Serving with Macartney in Africa soon provided Barrow with yet another opportunity to further what was rapidly becoming a meteoric career. While there, he met and impressed General Francis Dundas, a member of one of England's most powerful and influential families. Dundas's uncle was Lord Henry Melville. And, when Melville was appointed First Lord of the Admiralty, both Macartney and Dundas convinced him to name Barrow the Admiralty's Second Secretary.

It was unprecedented in British class-dominated politics. This son of an itinerant village farmer had, before he was forty, risen to one of the most prestigious positions in the nation, an office which, in fact, was far more powerful than the name implied. Under the English naval system, the Admiralty was overseen by a board made up of seven lords and two secretaries. None of the lords had any true knowledge of or interest in naval affairs. It was the secretaries who made the decisions, which they then recommended to the board. Like the members of the board, the First Secretary was a member of Parliament whose main responsibility was to deal with all political matters that concerned the navy. It was the Second Secretary who was responsible for day-to-day operations and, if he was so inclined, was in the position to initiate key policy decisions. And John Barrow was more than willing, able, and ambitious enough to take on this responsibility.

Barrow officially became Second Secretary in 1804. Except for a one-year period, he would serve in that post for more than forty years. He brought to the position not only his intelligence and his skills, but also his extraordinary devotion to work (some historians have estimated that he read and answered some forty thousand letters a year) and his unflagging dedication to any cause about which he was passionate. During his first thirty-five years in office, the British navy waged five wars in which, among other victories, the last remains of French naval power were eliminated, the Algerian pirates were finally overcome, the Chinese fleet was destroyed during the Opium Wars, and the Egyptians were driven out of Syria. But, despite these triumphs, military victory was not his main interest. His consuming passion was exploration, particularly that which would lead to the discovery of the Northwest Passage.
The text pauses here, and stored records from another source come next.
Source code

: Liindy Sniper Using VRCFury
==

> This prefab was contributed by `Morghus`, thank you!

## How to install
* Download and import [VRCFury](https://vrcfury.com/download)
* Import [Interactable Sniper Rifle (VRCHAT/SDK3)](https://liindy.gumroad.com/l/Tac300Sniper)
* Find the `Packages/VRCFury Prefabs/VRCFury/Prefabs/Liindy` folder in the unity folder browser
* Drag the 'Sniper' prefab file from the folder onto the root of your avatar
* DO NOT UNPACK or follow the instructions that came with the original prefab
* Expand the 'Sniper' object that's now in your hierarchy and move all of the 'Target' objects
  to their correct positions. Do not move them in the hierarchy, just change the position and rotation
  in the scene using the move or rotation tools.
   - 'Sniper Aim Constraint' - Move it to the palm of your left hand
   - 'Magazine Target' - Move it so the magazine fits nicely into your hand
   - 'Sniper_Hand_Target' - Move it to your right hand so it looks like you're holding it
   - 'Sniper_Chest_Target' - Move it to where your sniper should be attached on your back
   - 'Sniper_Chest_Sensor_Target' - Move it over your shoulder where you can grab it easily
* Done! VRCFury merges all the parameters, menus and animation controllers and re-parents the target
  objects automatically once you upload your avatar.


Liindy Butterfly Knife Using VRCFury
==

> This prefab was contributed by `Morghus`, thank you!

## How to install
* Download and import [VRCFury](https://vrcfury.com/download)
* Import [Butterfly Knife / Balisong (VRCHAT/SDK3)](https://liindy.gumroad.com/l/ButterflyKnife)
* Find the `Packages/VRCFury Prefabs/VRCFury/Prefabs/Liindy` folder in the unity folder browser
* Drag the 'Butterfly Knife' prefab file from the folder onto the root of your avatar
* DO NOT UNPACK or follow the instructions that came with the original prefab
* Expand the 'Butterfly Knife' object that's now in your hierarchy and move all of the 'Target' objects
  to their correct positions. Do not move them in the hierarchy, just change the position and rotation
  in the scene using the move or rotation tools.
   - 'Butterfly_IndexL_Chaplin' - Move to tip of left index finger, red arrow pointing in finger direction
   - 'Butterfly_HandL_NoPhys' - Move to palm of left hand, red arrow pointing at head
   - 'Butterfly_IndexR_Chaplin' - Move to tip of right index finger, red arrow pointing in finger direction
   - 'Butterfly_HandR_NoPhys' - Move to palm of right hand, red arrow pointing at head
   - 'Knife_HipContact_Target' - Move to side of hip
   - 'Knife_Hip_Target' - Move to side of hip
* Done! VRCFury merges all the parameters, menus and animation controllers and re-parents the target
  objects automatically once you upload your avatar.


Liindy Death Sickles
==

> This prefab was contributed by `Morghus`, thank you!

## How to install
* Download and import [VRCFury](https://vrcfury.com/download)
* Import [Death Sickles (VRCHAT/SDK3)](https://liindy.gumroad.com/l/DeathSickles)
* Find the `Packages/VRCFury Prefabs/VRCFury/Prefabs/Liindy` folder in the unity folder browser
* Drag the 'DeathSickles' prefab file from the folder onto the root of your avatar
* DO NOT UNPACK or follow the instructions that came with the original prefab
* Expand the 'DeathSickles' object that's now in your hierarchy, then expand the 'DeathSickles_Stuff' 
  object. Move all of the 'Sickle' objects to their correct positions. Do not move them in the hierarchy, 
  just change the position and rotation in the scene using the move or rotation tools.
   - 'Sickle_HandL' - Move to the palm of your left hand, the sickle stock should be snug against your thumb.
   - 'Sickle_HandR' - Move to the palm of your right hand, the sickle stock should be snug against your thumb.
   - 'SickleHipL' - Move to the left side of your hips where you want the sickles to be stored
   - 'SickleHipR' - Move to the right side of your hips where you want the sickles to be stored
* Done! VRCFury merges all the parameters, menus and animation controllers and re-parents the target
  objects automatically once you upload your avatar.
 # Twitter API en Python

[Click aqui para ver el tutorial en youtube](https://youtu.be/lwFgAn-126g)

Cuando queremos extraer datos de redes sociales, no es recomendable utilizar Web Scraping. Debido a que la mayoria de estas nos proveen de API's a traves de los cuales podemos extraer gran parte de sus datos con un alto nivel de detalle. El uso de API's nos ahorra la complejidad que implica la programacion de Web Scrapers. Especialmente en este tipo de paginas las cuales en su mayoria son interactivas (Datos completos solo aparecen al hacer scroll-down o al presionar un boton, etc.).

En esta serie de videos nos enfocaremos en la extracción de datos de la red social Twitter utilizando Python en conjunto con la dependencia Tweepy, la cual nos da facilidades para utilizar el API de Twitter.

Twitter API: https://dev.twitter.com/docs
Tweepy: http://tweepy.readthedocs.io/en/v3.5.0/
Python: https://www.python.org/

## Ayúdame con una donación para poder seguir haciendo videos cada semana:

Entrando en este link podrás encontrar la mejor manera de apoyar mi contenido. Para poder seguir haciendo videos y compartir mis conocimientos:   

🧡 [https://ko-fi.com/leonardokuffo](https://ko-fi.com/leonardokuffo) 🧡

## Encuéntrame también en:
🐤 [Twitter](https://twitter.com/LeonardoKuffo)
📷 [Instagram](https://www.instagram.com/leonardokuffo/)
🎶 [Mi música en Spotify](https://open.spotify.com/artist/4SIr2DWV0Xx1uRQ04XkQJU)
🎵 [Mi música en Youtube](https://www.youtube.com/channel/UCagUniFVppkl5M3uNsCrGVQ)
Most of this passion was motivated by pure national pride. He was convinced that the search for the passage (and for the exploration of other areas of the world) would immeasurably enhance England's contribution to scientific knowledge. “To what purpose could a portion of our naval force be,…more honorably or more usefully employed,” he would write, “than in completing those details of geographical and hydrographical science of which the grand outlines have been boldly and broadly sketched by Cook, Vancouver, and Flinders, and others of our countrymen?”

Barrow was, of course, also motivated by the commercial advantages that a Northwest Passage would bring. But perhaps more compelling than anything else—even greater than his obsession with exploring the unknown—was his almost obsessive desire to make certain that no other country such as the United States or Russia be the first to find the passage. For him nothing less than national honor was at stake. “It would be somewhat mortifying,” he stated, “if a naval power but of yesterday should complete a discovery in the nineteenth century, which was so happily commenced by Englishmen in the sixteenth.”

Fortunately for Barrow the time had never been so propitious to launch his passage quest. English ships were more powerful than ever, the fruits of the Industrial Revolution were making more money available to the Admiralty than ever before, and there were, he believed, officers in the British navy bold and skilled enough to make it happen. “From the zeal and abilities of the persons [to be] employed in the arduous enterprise,” he predicted, “everything may be expected to be done within the scope of possibility.”